A primavera sentia se no céu e no cheiro das árvores, na intensidade dos sons, no cantar dos pássaros, na temperatura já tíbia daquela manhã em que João saiu cedo de casa para ir às compras.
Atestou o depósito nas bombas da rotunda do aeroporto, comprou 4 bilhas de gás, 20 garrafões de água do Luso, fósforos e velas, mantimentos para encher a despensa, pelo menos que dê para o mês.
Caso fosse preso ou morto.
E comprou um ramo de cravos brancos encristados de vermelho, os preferidos da Menina Lua.
Ao fim da tarde levou o cão pastor à rua.
Depois afagou demoradamente a companheira ainda muito fraca pelo sofrido, acendeu o rádio e disse lhe de ficar atenta, por volta da meia-noite, e que não mudasse de emissora.
Que não saísse de casa, por nada minha Lua, eu volto tarde mas volto.
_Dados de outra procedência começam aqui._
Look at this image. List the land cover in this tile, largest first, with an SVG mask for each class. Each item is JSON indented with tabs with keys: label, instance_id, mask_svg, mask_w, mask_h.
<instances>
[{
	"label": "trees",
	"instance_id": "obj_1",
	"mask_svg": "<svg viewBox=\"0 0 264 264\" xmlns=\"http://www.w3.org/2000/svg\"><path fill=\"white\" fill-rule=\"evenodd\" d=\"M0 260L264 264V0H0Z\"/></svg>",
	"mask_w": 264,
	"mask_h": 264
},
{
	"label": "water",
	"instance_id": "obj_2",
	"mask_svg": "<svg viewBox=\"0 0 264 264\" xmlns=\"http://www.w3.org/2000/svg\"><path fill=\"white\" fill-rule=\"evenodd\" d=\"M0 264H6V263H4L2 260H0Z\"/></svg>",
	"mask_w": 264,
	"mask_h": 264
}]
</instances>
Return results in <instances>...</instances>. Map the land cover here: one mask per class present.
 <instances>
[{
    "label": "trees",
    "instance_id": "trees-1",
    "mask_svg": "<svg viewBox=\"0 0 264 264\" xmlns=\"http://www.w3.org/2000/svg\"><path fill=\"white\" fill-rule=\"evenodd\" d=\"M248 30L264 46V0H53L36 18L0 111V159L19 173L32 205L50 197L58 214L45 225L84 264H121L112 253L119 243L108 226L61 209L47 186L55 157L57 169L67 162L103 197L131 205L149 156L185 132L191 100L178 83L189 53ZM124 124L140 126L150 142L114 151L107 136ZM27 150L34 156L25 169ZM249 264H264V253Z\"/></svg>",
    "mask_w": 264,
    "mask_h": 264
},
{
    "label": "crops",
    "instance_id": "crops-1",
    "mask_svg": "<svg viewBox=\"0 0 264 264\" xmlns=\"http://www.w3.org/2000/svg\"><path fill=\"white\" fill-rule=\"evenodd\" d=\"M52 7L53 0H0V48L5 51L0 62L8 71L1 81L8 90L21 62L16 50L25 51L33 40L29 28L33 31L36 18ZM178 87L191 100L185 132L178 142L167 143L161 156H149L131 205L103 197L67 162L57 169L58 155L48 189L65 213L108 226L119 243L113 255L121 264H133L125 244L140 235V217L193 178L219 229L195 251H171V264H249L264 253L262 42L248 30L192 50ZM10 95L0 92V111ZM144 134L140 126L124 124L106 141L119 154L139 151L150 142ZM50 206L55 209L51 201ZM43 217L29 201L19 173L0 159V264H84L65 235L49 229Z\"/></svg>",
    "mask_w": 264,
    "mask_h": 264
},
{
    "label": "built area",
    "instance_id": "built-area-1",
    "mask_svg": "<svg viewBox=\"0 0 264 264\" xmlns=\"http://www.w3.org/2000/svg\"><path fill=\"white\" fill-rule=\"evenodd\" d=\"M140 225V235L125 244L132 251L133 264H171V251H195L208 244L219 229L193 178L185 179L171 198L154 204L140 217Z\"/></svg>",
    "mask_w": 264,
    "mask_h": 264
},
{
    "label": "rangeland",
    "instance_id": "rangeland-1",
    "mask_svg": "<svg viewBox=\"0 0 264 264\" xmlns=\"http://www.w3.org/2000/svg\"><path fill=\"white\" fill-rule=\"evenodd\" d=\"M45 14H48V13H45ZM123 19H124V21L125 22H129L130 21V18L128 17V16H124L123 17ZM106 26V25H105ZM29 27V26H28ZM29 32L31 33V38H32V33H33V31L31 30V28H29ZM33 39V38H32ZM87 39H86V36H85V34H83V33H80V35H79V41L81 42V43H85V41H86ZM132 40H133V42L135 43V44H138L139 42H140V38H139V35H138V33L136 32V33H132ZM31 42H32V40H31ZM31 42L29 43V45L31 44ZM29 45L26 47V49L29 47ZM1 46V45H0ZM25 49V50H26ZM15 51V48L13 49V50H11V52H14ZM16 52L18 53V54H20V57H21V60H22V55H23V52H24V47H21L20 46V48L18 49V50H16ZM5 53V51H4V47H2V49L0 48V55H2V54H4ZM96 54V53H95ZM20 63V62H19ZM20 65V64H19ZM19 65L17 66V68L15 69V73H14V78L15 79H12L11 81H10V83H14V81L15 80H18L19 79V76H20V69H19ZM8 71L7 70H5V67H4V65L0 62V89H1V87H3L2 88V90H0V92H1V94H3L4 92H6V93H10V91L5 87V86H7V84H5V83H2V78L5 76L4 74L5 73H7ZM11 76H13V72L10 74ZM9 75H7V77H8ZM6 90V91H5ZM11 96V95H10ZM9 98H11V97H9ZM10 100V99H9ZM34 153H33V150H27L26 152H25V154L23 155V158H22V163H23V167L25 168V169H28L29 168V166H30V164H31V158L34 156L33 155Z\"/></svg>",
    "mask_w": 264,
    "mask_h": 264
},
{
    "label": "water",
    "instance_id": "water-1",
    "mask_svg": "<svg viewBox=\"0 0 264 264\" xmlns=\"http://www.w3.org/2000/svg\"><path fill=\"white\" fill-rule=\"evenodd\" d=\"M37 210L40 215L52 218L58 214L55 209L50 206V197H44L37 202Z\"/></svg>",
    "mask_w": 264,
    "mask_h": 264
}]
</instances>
E trocaram a senha que era só deles, selando um pacto em palavras, o que é uma cassete meu amor, é uma caixinha rectangular…
Estávamos a 24 de Abril de 1974, liberta há pouco, a moça magra e alquebrada teve o triste sorriso resignado de quem já não tem forças no corpo para obedecer à vontade da mente.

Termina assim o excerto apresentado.